L’incontro con l’opera di De Chirico avvenne nel giugno del 1934, alla grande esposizione «Minotaure», svoltasi al Palais des Beaux-Arts di Bruxelles. Da qui, a partire dal 1935, l’opera di Delvaux subirà una svolta, verso quell’universo di surrealismo e classicità che, da questo momento, diverrà una costante, anche tematico-inconografica dell’artista belga. L’architettura, lo scheletro, la statuaria antica, i treni e i tram, la questione del doppio, ma soprattutto la figura della donna e il suo mistero di inaccessibilità e eterno femminino saranno e sono i temi centrali di un’opera che, sotto certi aspetti, permane il vero enigma in e di Delvaux.

Oltre a documentare molto bene questo passaggio, l’esposizione dedicata a Delvaux e il Surrealismo racconta l’enigma nel suo farsi, nel suo evolversi e nel suo consolidarsi. Lo fa con una serie di importanti accostamenti – anche nel campo del libro d’artista, in cui Delvaux lavorò alacremente – ma soprattutto percorrendo i nuclei tematici di un lavoro che passa dal paesaggio alle ferrovie, dalle coppie agli scheletri umani – splendide danze macabre calate in contesti quotidiani – fino a quell’altro polo interiore che Delvaux immortala nella figura femminile. Figura che costituisce il tema portante di tutta la sua opera e sprigiona potentissime nostalgie per una distanza che sappiamo prossima, ma incolmabile.

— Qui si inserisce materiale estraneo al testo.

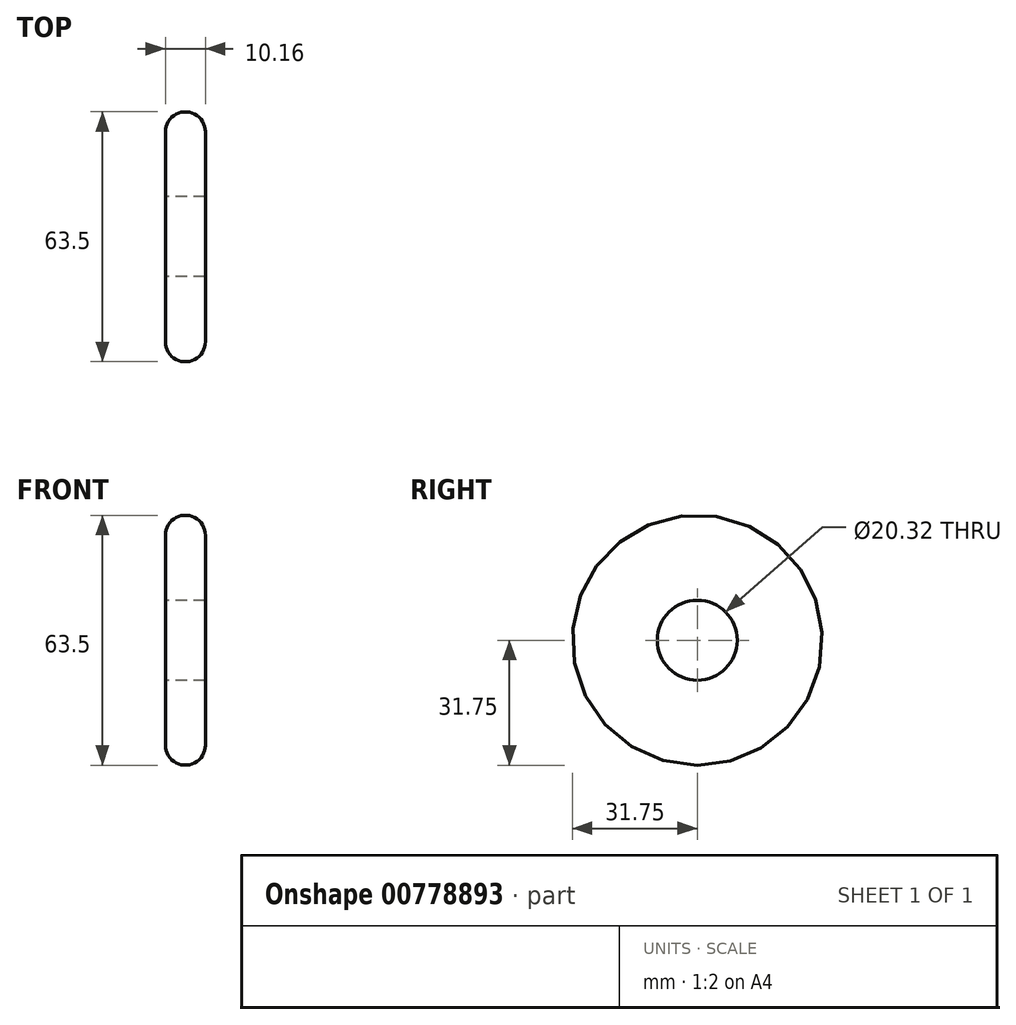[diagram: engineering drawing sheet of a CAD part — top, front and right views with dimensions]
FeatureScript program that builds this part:
annotation { "Feature Type Name" : "Feature", "Feature Type Description" : "" }
export const myFeature = defineFeature(function(context is Context, id is Id, definition is map)
    precondition{}
    {
        {
            var Q0;
            Q0=qCreatedBy(makeId("Right.planeOp"),FACE);
            var sketch = newSketch(context, id + "F0", { "sketchPlane" : qUnion([Q0])});
            skCircle(sketch, "E0", {"center": v(0, 0) * mm, "radius": 31.75 * mm});
            skSolve(sketch);
        }
        {
            var Q0;
            Q0=qCreatedBy(makeId("Right.planeOp"),FACE);
            var sketch = newSketch(context, id + "F1", { "sketchPlane" : qUnion([Q0])});
            skCircle(sketch, "E1", {"center": v(0, 0) * mm, "radius": 10.16 * mm});
            skSolve(sketch);
        }
        {
            var Q0;
            Q0=makeQuery(id+"F0.imprint","IMPRINT",FACE,{"disambiguationData":[TD([[makeQuery(id+"F0.imprint","IMPRINT",EDGE,{"derivedFrom":sQuery(id+"F0.wireOp",EDGE,"E0")}),1.0]])]});
            extrude(context, id + "F2", {"entities" : qUnion([Q0]), "depth" : 10.16 * mm, "offsetDistance" : 25.4 * mm});
        }
        {
            var Q0;
            Q0=sQuery(id+"F1.wireOp",VERTEX,"E1.center");
            var Q1;
            Q1=makeQuery(id+"F2.opExtrude","SWEPT_BODY",BODY,{"disambiguationData":[OSD([sQuery(id+"F0.wireOp",EDGE,"E0")])]});
            hole(context, id + "F3", {"style" : HoleStyle.SIMPLE, "endStyle" : HoleEndStyle.THROUGH, "oppositeDirection" : true, "holeDiameter" : 20.32 * mm, "majorDiameter" : 6.35 * mm, "isTappedThrough" : true, "tappedDepth" : 12.7 * mm, "tapClearance" : 3, "locations" : qUnion([Q0]), "scope" : qUnion([Q1])});
        }
        {
            var Q0;
            Q0=makeQuery(id+"F2.opExtrude","CAP_EDGE",EDGE,{"disambiguationData":[OSD([sQuery(id+"F0.wireOp",EDGE,"E0")])],"isStart":true});
            fillet(context, id + "F4", {"entities" : qUnion([Q0]), "radius" : 5.08 * mm, "tangentPropagation" : true, "allowEdgeOverflow" : false});
        }
        {
            var Q0;
            Q0=makeQuery(id+"F2.opExtrude","CAP_EDGE",EDGE,{"disambiguationData":[OSD([sQuery(id+"F0.wireOp",EDGE,"E0")])],"isStart":false});
            fillet(context, id + "F5", {"entities" : qUnion([Q0]), "radius" : 5.08 * mm, "tangentPropagation" : true, "allowEdgeOverflow" : false});
        }
    });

Nella Femme au miroir, inchiostro e acquerello su carta del 1948 oggi in deposito presso il Musée d’Ixelles di Bruxelles, Delvaux riaccende il tema della «rassomiglianza incerta», caro per altri versi e su altri fronti a Pierre Klossowski e Roger Caillois. Chi somiglia a chi? Dov’è la realtà, quando la realtà si presenta allo specchio? Ci lasceremo sedurre dalle identità o coglieremo le differenze? Il desiderio – altro tema chiave – pare suggere Delvaux, passa in sottili sfasature di piano, tra natura e bellezza, tra la realtà e il suo doppio, non meno reale, in una lontananza mai troppo lontana eppure segnata da un manque, che scava tra noi e l’oggetto un solco invalicabile. Il desiderio, per Delvaux, è nostalgia.

Nostalgia del tempo, inteso come transito da una sponda all’altra, come un piccolo ponte aperto sul tempo. E il tempo? Forse soprattutto per lui valgono le parole di Georges Bataille che, interrogato sulla questione rispondeva: il tempo è desiderio che il tempo non esista.